I slid the coins about on the bench like counters in a board game, trying to align a sequence that would make a handsome necklace for my love. Instead I found my thoughts flying out like Hugin and Munin, Odinn’s birds, his scouts who fly out across the world to observe and report to their master all that happens. By what routes, I wondered, had these strange coins reached a little box in a strongroom belonging to a moneyer for King Knut? How far had they come? Who had made them and why were these symbols chosen? My fingertips sensed a vast, unknown world that I had never imagined, a world across which these little rounds and squares of precious metal had travelled by paths I would like to explore.

I assembled a row of coins, alternately gold and silver, that looked well. But when I turned them over to check their reverse sides, I was disappointed. Three of the coins were blemished. Someone had dug fierce little nicks in the surface with something sharp. ‘A pity about those nicks and pits,’ I said. ‘They ruin the surface and destroy the images.’

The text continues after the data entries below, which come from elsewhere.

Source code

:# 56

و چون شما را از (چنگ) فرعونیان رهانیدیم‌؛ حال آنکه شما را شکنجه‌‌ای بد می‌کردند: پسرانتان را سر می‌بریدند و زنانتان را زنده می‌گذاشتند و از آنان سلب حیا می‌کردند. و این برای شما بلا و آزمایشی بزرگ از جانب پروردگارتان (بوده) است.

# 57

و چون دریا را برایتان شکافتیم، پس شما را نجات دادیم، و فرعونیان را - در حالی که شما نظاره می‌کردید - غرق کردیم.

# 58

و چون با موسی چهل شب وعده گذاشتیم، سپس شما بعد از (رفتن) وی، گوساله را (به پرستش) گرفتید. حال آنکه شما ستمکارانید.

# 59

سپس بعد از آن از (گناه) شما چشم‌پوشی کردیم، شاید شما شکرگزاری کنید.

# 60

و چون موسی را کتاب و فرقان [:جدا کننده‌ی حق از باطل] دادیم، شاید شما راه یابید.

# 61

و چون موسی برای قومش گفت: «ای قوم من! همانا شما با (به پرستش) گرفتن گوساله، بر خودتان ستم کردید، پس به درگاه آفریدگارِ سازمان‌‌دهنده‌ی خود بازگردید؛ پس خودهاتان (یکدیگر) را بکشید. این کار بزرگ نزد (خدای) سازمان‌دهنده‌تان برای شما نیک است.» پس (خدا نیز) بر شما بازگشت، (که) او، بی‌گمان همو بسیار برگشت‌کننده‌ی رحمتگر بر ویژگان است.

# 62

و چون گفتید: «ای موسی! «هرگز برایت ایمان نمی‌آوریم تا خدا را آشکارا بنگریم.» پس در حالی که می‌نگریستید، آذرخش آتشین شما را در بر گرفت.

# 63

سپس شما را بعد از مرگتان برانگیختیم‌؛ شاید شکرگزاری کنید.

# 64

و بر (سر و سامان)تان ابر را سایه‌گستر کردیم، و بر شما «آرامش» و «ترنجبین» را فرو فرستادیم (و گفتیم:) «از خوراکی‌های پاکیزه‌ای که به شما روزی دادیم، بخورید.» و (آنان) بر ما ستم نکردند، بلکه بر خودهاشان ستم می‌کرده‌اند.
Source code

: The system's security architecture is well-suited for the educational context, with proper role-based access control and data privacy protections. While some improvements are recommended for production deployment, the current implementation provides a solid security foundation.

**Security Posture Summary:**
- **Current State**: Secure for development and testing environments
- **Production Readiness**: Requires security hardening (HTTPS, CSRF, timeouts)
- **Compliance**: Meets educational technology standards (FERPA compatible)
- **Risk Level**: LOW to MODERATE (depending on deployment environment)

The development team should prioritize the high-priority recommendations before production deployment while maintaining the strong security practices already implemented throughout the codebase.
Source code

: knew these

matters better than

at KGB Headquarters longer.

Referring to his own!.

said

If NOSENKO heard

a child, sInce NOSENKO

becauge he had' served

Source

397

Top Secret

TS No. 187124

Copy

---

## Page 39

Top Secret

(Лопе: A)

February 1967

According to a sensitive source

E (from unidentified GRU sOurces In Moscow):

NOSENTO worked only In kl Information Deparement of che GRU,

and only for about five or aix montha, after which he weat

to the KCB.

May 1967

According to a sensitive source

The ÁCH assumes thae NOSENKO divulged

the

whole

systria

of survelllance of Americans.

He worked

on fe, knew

‘You find those marks all the time,’ Thurulf said casually. ‘Nearly half the old-issue silver coins that we get from the northern lands carry those cuts and scratches. It’s something foreigners do to them, especially in Sweden and the land of the Bus. They don’t trust coins. They think they might be fakes: a lead base coated with silver, or a bronze core which has a gold wash applied to make it look like solid gold. It’s possible to achieve that effect, even in this small workshop. So when they are offered a coin in payment, they jab the point of a knife into it or scratch the surface to check that the metal is genuine all the way through.’